Mas quero deixar claro que esse preconceito, esse ódio social
em relação ao Lula é inaceitável
e que não compactuo com isso.
É mais uma faceta do conservadorismo da elite brasileira.
WILKER - Já li em algum manual ufanista sobre a importância desse maravilhoso espetáculo da democracia. Mas eu não
tenho mais a menor paciência
para essa inflação de oradores
de batizado que invadem a nossa vida nesse período [eleitoral], com um discurso tão profundo quanto um pires.
FOLHA - Mas você mantém o voto
no presidente Lula?
WILKER - Sim.
CINEMA NACIONAL
WILKER - A gente está muito
condicionado com essa coisa de
números, quantos espectadores viram cada filme, 100 mil,
200 mil. Não é por aí. Tem filmes que, com dez espectadores, cumpriram inteiramente
seu papel (...) Qualquer política
de alteração da nossa realidade
passa por uma instalação de
mais cinemas no Brasil. A gente
inflacionou os shoppings de sala de cinema.

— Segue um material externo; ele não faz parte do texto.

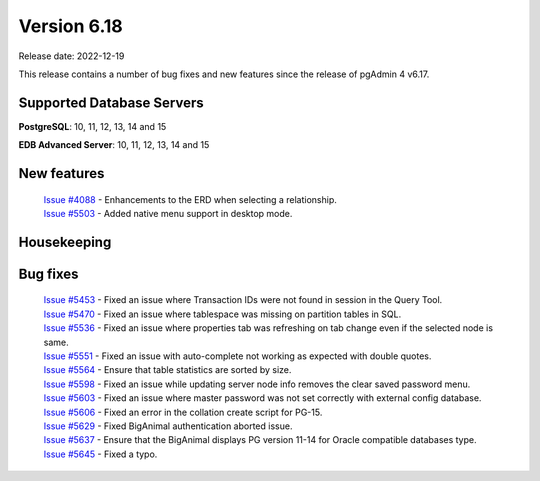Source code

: ************
Version 6.18
************

Release date: 2022-12-19

This release contains a number of bug fixes and new features since the release of pgAdmin 4 v6.17.

Supported Database Servers
**************************
**PostgreSQL**: 10, 11, 12, 13, 14 and 15

**EDB Advanced Server**: 10, 11, 12, 13, 14 and 15

New features
************

  | `Issue #4088 <https://github.com/pgadmin-org/pgadmin4/issues/4088>`_ -  Enhancements to the ERD when selecting a relationship.
  | `Issue #5503 <https://github.com/pgadmin-org/pgadmin4/issues/5503>`_ -  Added native menu support in desktop mode.

Housekeeping
************


Bug fixes
*********

  | `Issue #5453 <https://github.com/pgadmin-org/pgadmin4/issues/5453>`_ -  Fixed an issue where Transaction IDs were not found in session in the Query Tool.
  | `Issue #5470 <https://github.com/pgadmin-org/pgadmin4/issues/5470>`_ -  Fixed an issue where tablespace was missing on partition tables in SQL.
  | `Issue #5536 <https://github.com/pgadmin-org/pgadmin4/issues/5536>`_ -  Fixed an issue where properties tab was refreshing on tab change even if the selected node is same.
  | `Issue #5551 <https://github.com/pgadmin-org/pgadmin4/issues/5551>`_ -  Fixed an issue with auto-complete not working as expected with double quotes.
  | `Issue #5564 <https://github.com/pgadmin-org/pgadmin4/issues/5564>`_ -  Ensure that table statistics are sorted by size.
  | `Issue #5598 <https://github.com/pgadmin-org/pgadmin4/issues/5598>`_ -  Fixed an issue while updating server node info removes the clear saved password menu.
  | `Issue #5603 <https://github.com/pgadmin-org/pgadmin4/issues/5603>`_ -  Fixed an issue where master password was not set correctly with external config database.
  | `Issue #5606 <https://github.com/pgadmin-org/pgadmin4/issues/5606>`_ -  Fixed an error in the collation create script for PG-15.
  | `Issue #5629 <https://github.com/pgadmin-org/pgadmin4/issues/5629>`_ -  Fixed BigAnimal authentication aborted issue.
  | `Issue #5637 <https://github.com/pgadmin-org/pgadmin4/issues/5637>`_ -  Ensure that the BigAnimal displays PG version 11-14 for Oracle compatible databases type.
  | `Issue #5645 <https://github.com/pgadmin-org/pgadmin4/issues/5645>`_ -  Fixed a typo.
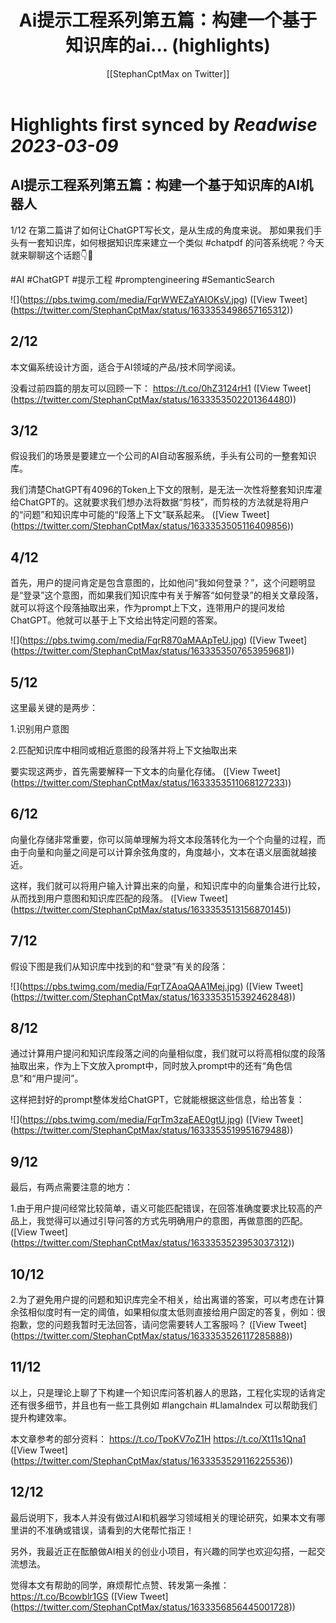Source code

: :PROPERTIES:
:title: Ai提示工程系列第五篇：构建一个基于知识库的ai... (highlights)
:author: [[StephanCptMax on Twitter]]
:full-title: "Ai提示工程系列第五篇：构建一个基于知识库的ai..."
:category: #tweets
:url: https://twitter.com/StephanCptMax/status/1633353498657165312
:END:

* Highlights first synced by [[Readwise]] [[2023-03-09]]
** AI提示工程系列第五篇：构建一个基于知识库的AI机器人

1/12 
在第二篇讲了如何让ChatGPT写长文，是从生成的角度来说。
那如果我们手头有一套知识库，如何根据知识库来建立一个类似 #chatpdf 的问答系统呢？今天就来聊聊这个话题👇🧵

#AI #ChatGPT #提示工程 #promptengineering #SemanticSearch 

![](https://pbs.twimg.com/media/FqrWWEZaYAIOKsV.jpg) ([View Tweet](https://twitter.com/StephanCptMax/status/1633353498657165312))
** 2/12 
本文偏系统设计方面，适合于AI领域的产品/技术同学阅读。

没看过前四篇的朋友可以回顾一下：
https://t.co/0hZ3124rH1 ([View Tweet](https://twitter.com/StephanCptMax/status/1633353502201364480))
** 3/12 
假设我们的场景是要建立一个公司的AI自动客服系统，手头有公司的一整套知识库。

我们清楚ChatGPT有4096的Token上下文的限制，是无法一次性将整套知识库灌给ChatGPT的。这就要求我们想办法将数据“剪枝”，而剪枝的方法就是将用户的“问题”和知识库中可能的“段落上下文”联系起来。 ([View Tweet](https://twitter.com/StephanCptMax/status/1633353505116409856))
** 4/12 
首先，用户的提问肯定是包含意图的，比如他问“我如何登录？”，这个问题明显是“登录”这个意图，而如果我们知识库中有关于解答“如何登录”的相关文章段落，就可以将这个段落抽取出来，作为prompt上下文，连带用户的提问发给ChatGPT。他就可以基于上下文给出特定问题的答案。 

![](https://pbs.twimg.com/media/FqrR870aMAApTeU.jpg) ([View Tweet](https://twitter.com/StephanCptMax/status/1633353507653959681))
** 5/12 
这里最关键的是两步：

1.识别用户意图

2.匹配知识库中相同或相近意图的段落并将上下文抽取出来

要实现这两步，首先需要解释一下文本的向量化存储。 ([View Tweet](https://twitter.com/StephanCptMax/status/1633353511068127233))
** 6/12 
向量化存储非常重要，你可以简单理解为将文本段落转化为一个个向量的过程，而由于向量和向量之间是可以计算余弦角度的，角度越小，文本在语义层面就越接近。

这样，我们就可以将用户输入计算出来的向量，和知识库中的向量集合进行比较，从而找到用户意图和知识库匹配的段落。 ([View Tweet](https://twitter.com/StephanCptMax/status/1633353513156870145))
** 7/12 
假设下图是我们从知识库中找到的和“登录”有关的段落： 

![](https://pbs.twimg.com/media/FqrTZAoaQAA1Mej.jpg) ([View Tweet](https://twitter.com/StephanCptMax/status/1633353515392462848))
** 8/12 
通过计算用户提问和知识库段落之间的向量相似度，我们就可以将高相似度的段落抽取出来，作为上下文放入prompt中，同时放入prompt中的还有“角色信息”和“用户提问”。

这样把封好的prompt整体发给ChatGPT，它就能根据这些信息，给出答复： 

![](https://pbs.twimg.com/media/FqrTm3zaEAE0gtU.jpg) ([View Tweet](https://twitter.com/StephanCptMax/status/1633353519951679488))
** 9/12 
最后，有两点需要注意的地方：

1.由于用户提问经常比较简单，语义可能匹配错误，在回答准确度要求比较高的产品上，我觉得可以通过引导问答的方式先明确用户的意图，再做意图的匹配。 ([View Tweet](https://twitter.com/StephanCptMax/status/1633353523953037312))
** 10/12 
2.为了避免用户提的问题和知识库完全不相关，给出离谱的答案，可以考虑在计算余弦相似度时有一定的阈值，如果相似度太低则直接给用户固定的答复，例如：很抱歉，您的问题我暂时无法回答，请问您需要转人工客服吗？ ([View Tweet](https://twitter.com/StephanCptMax/status/1633353526117285888))
** 11/12 
以上，只是理论上聊了下构建一个知识库问答机器人的思路，工程化实现的话肯定还有很多细节，并且也有一些工具例如 #langchain #LlamaIndex 可以帮助我们提升构建效率。

本文章参考的部分资料：
https://t.co/TpoKV7oZ1H
https://t.co/Xt11s1Qna1 ([View Tweet](https://twitter.com/StephanCptMax/status/1633353529116225536))
** 12/12
最后说明下，我本人并没有做过AI和机器学习领域相关的理论研究，如果本文有哪里讲的不准确或错误，请看到的大佬帮忙指正！

另外，我最近正在酝酿做AI相关的创业小项目，有兴趣的同学也欢迎勾搭，一起交流想法。

觉得本文有帮助的同学，麻烦帮忙点赞、转发第一条推：
https://t.co/Bcowblr1GS ([View Tweet](https://twitter.com/StephanCptMax/status/1633356856445001728))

Nos últimos anos,
o Rio fechou 172 salas de cinema na periferia. E abriu uma.
Por outro lado, nunca se viu
tanto filme no Brasil quanto
hoje, por outros canais que o cinema encontrou para chegar
até o público.
CACÁ - Hoje os filmes estão em
DVD, canal aberto, fechado. A
sala de cinema não é mais a única maneira de passar os filmes.
CELEBRIDADES
FOLHA - Wilker, gostaria que você
falasse mais do seu projeto de criar o
curso "De ator a modelo", como disse antes de a entrevista começar.
WILKER - [Gargalhadas]
CACÁ - [Rindo] Se f., Wilker!
WILKER - Não vou fazer esse
curso, não. Mas ele é apropriado para o momento atual. Existem atores e desinibidos. E nessa coisa do mercado, de carência de gente nova, se tem investido muito nos desinibidos em
detrimento dos atores. As pessoas acham que um ator é uma
coisa que acontece assim, né
[estala os dedos]? Porque a
criança imita os outros, é a gracinha da família, vai lá e faz
dancinha na boca da garrafa, as
pessoas confundem isso com
"acting", com representar. No
curso "De ator a modelo", o cara começa ator, vai piorando,
piorando, até virar modelo.
Tem uma definição primorosa,
de palavras cruzadas. Ator:
"Homem que sabe mentir com
quatro letras".
CACÁ - [Rindo] Muito bom!
WILKER - Hoje, as pessoas colocam o sucesso antes do trabalho. É muito mais importante
adquirir notoriedade que permanência. Eu tenho admiração
por atores como Paulo Autran,
Sérgio Brito, Raul Cortez, Juca
de Oliveira, caras que permanecem porque aprenderam o
"métier", aprenderam o dominar a profissão.